To describe the epidemiological findings and the molecular characteristics of the EIV detected during the multifocal outbreak that occurred in Argentina between March and July 2018 and evidence a vaccine breakdown.
Observational, descriptive study.
Virus was detected in nasopharyngeal swabs by real-time RT-PCR. Nucleotide and deduced amino acid sequences of the haemagglutinin (HA) and neuraminidase (NA) genes were obtained from EIV positive nasopharyngeal swabs, and phylogenetic analysis was undertaken. Amino acid sequences were compared against the current World Organisation for Animal Health (OIE)-recommended Florida clade 1 vaccine strain and strain components of vaccines used in Argentina. Serum samples were tested by haemagglutination inhibition test.

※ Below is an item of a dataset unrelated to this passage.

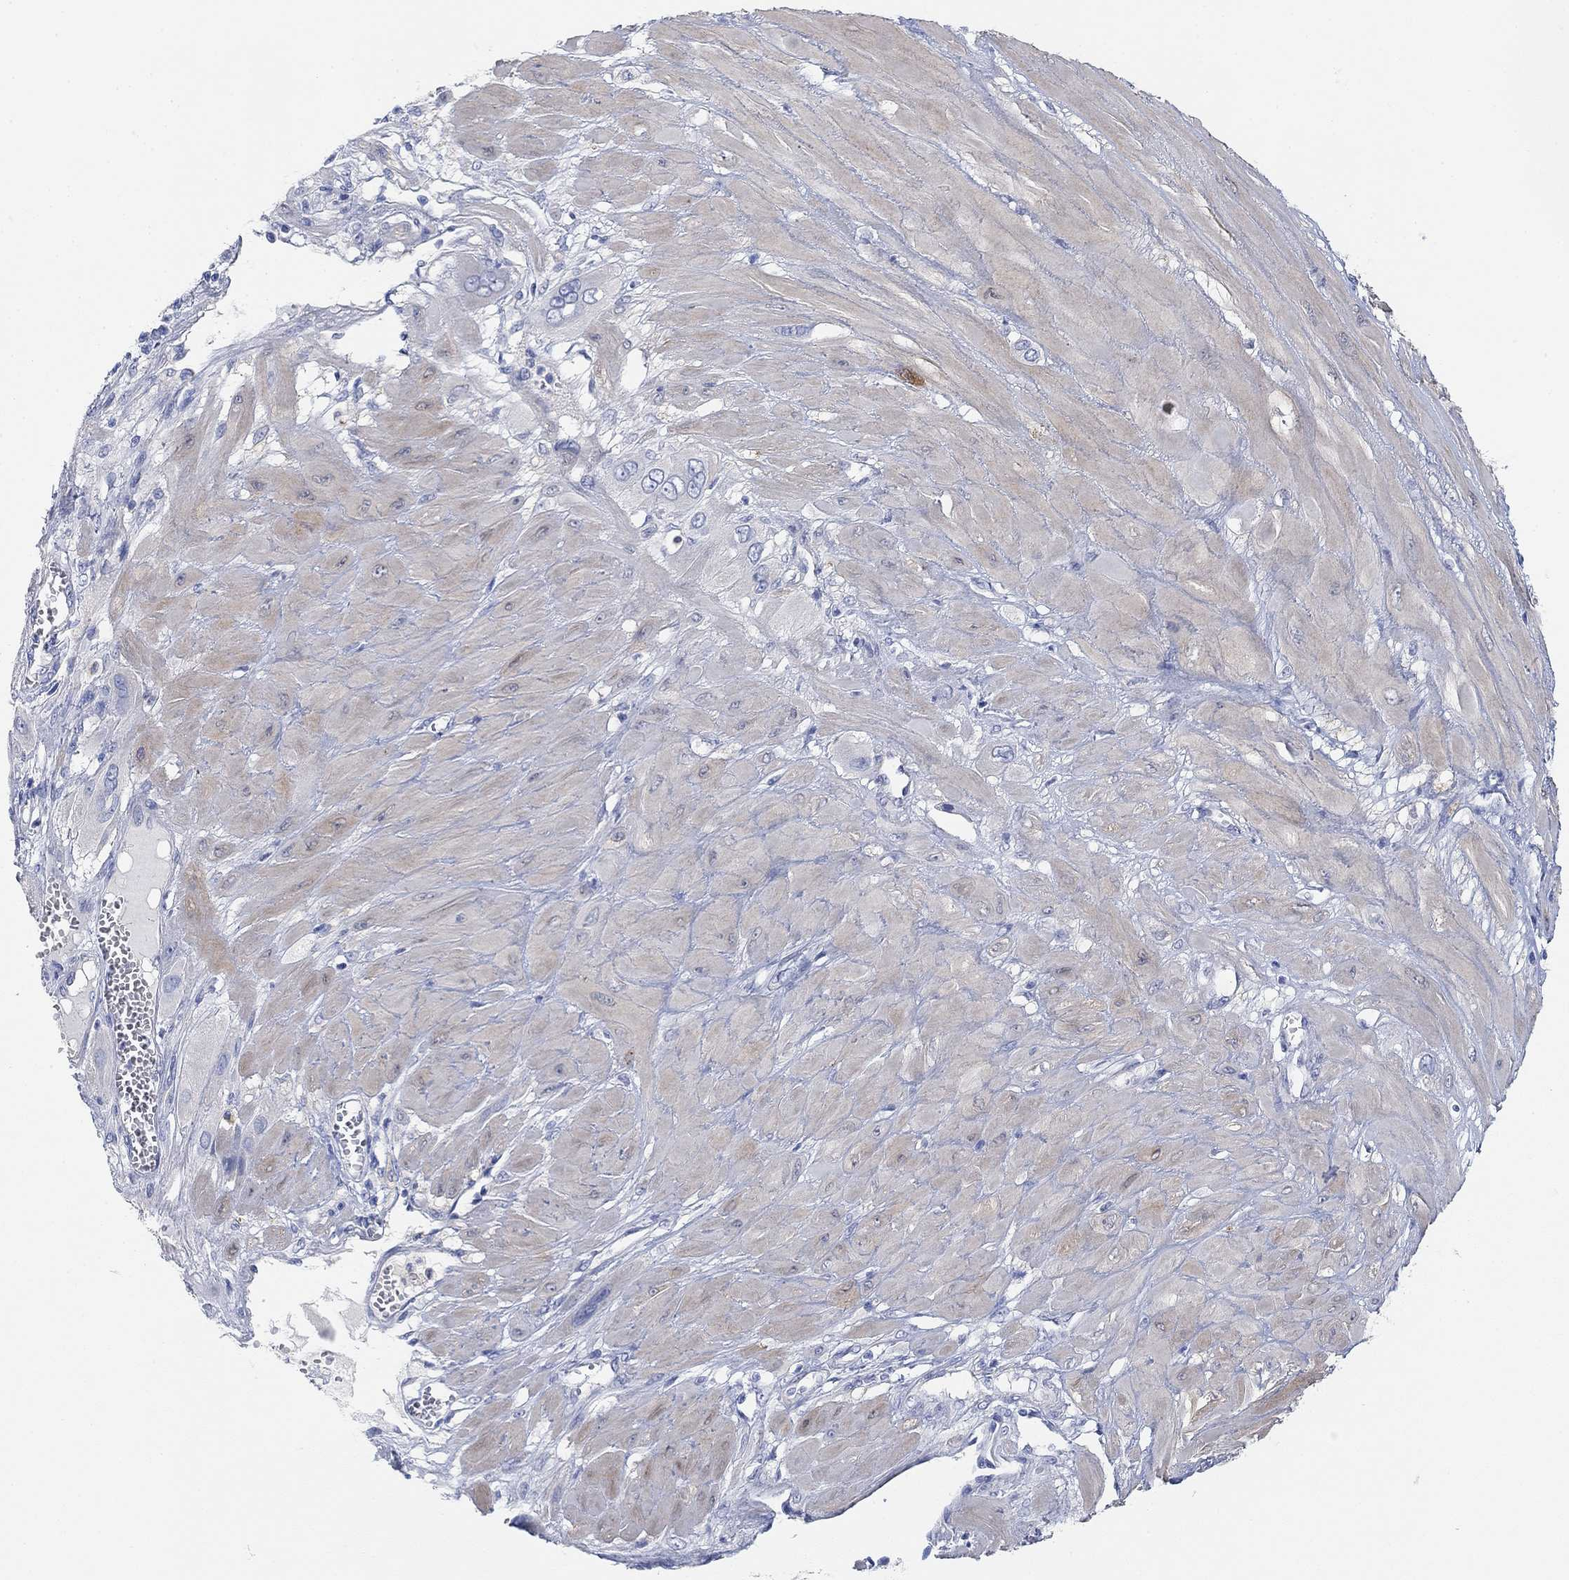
{"staining": {"intensity": "negative", "quantity": "none", "location": "none"}, "tissue": "cervical cancer", "cell_type": "Tumor cells", "image_type": "cancer", "snomed": [{"axis": "morphology", "description": "Squamous cell carcinoma, NOS"}, {"axis": "topography", "description": "Cervix"}], "caption": "An IHC histopathology image of cervical squamous cell carcinoma is shown. There is no staining in tumor cells of cervical squamous cell carcinoma.", "gene": "VAT1L", "patient": {"sex": "female", "age": 34}}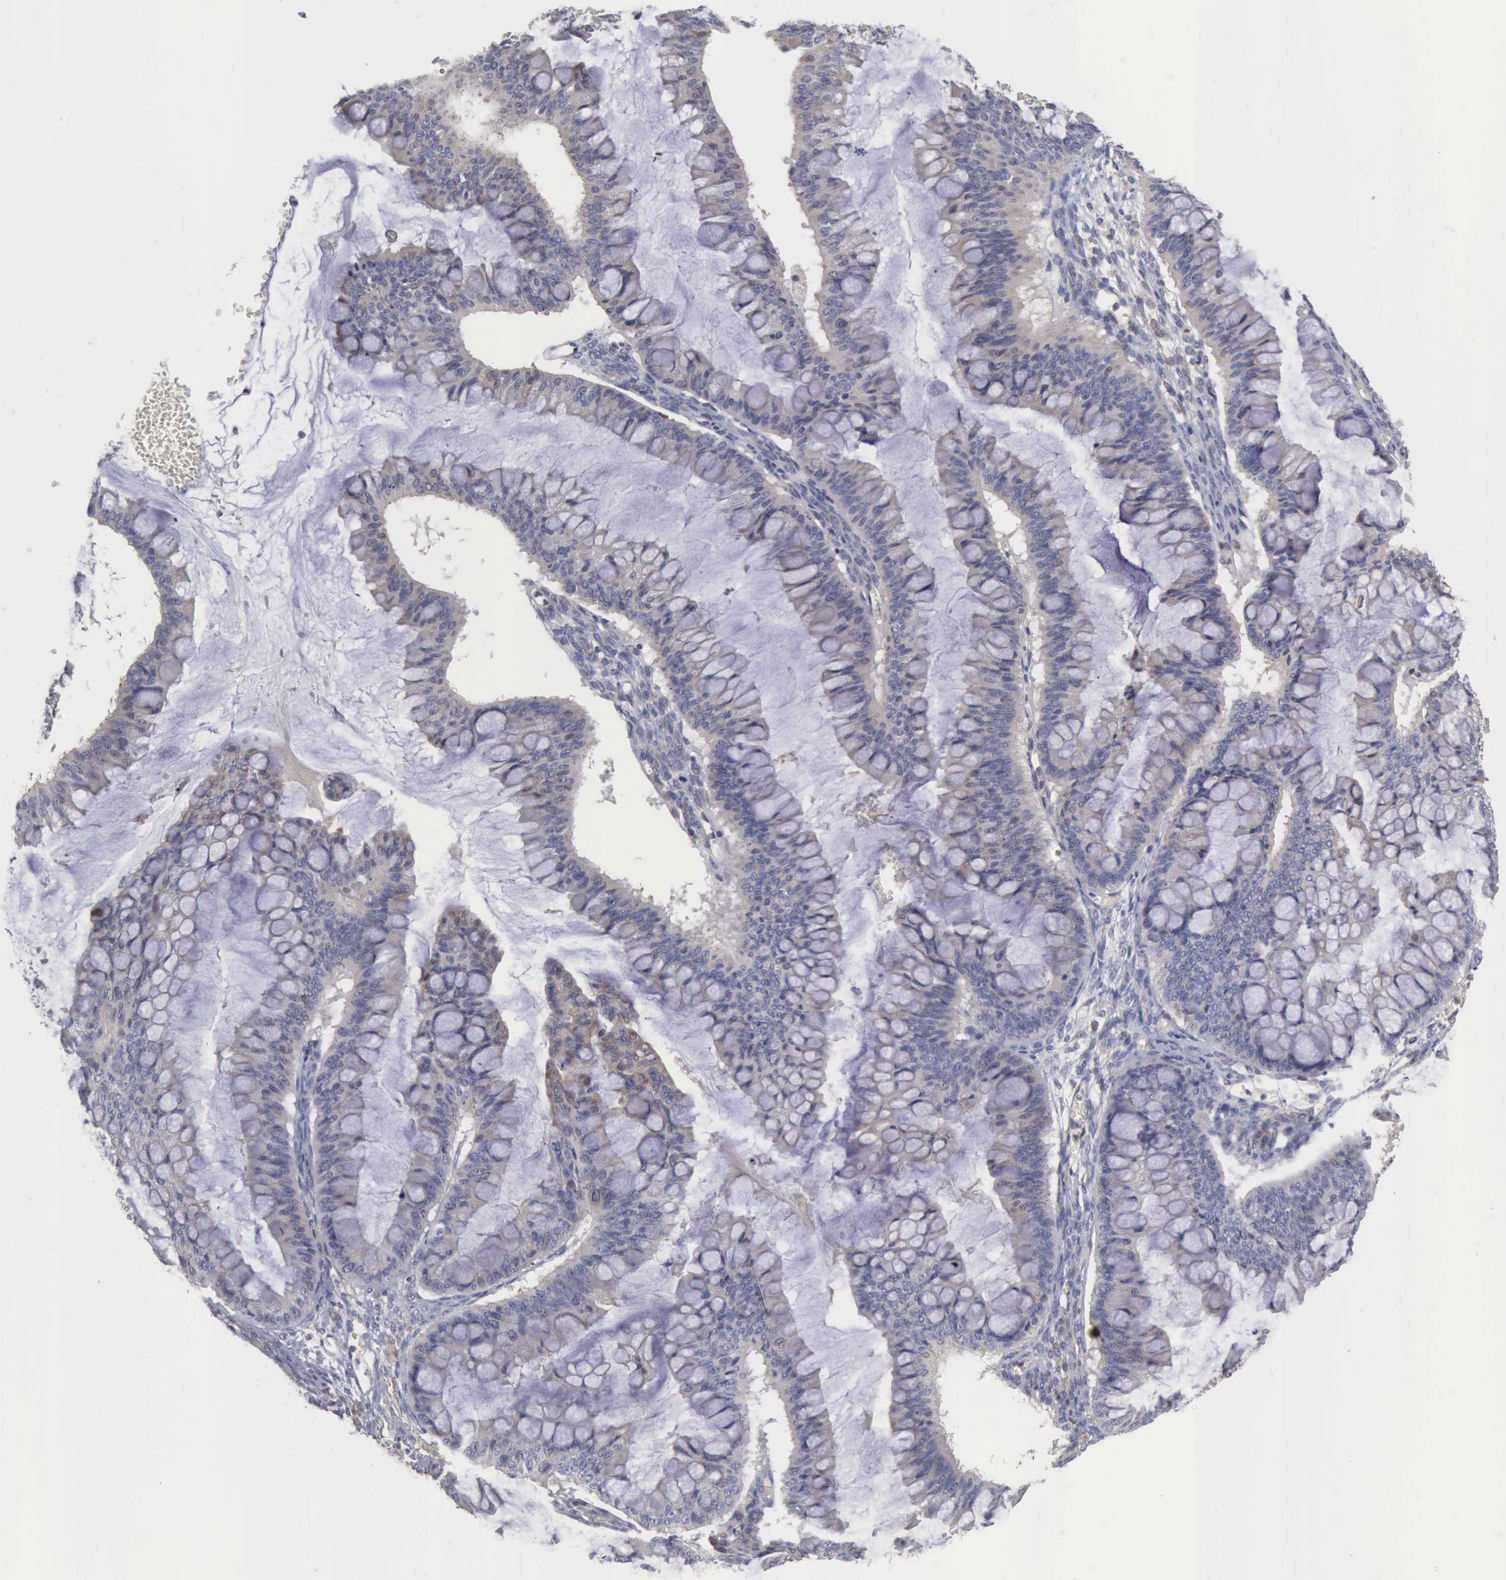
{"staining": {"intensity": "weak", "quantity": "25%-75%", "location": "cytoplasmic/membranous"}, "tissue": "ovarian cancer", "cell_type": "Tumor cells", "image_type": "cancer", "snomed": [{"axis": "morphology", "description": "Cystadenocarcinoma, mucinous, NOS"}, {"axis": "topography", "description": "Ovary"}], "caption": "Immunohistochemistry (DAB) staining of ovarian cancer shows weak cytoplasmic/membranous protein staining in about 25%-75% of tumor cells.", "gene": "APOL2", "patient": {"sex": "female", "age": 73}}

EIV infection was confirmed by real-time RT-PCR and serological testing. The phylogenetic analysis of the HA and NA genes revealed all the EIV identified during the outbreak belong to the H3N8 subtype, Florida clade 1. Multiple amino acid changes, some of them at antigenic sites, were observed in the currently circulating virus when compared with the strains included in the most commonly used vaccine in Argentina. Seventy-six percent of the affected horses had been vaccinated with this vaccine, suggesting the occurrence of vaccine breakdown.
The study does not include antigenic characterisation and full genome sequencing of Argentinian strains, that could provide additional information.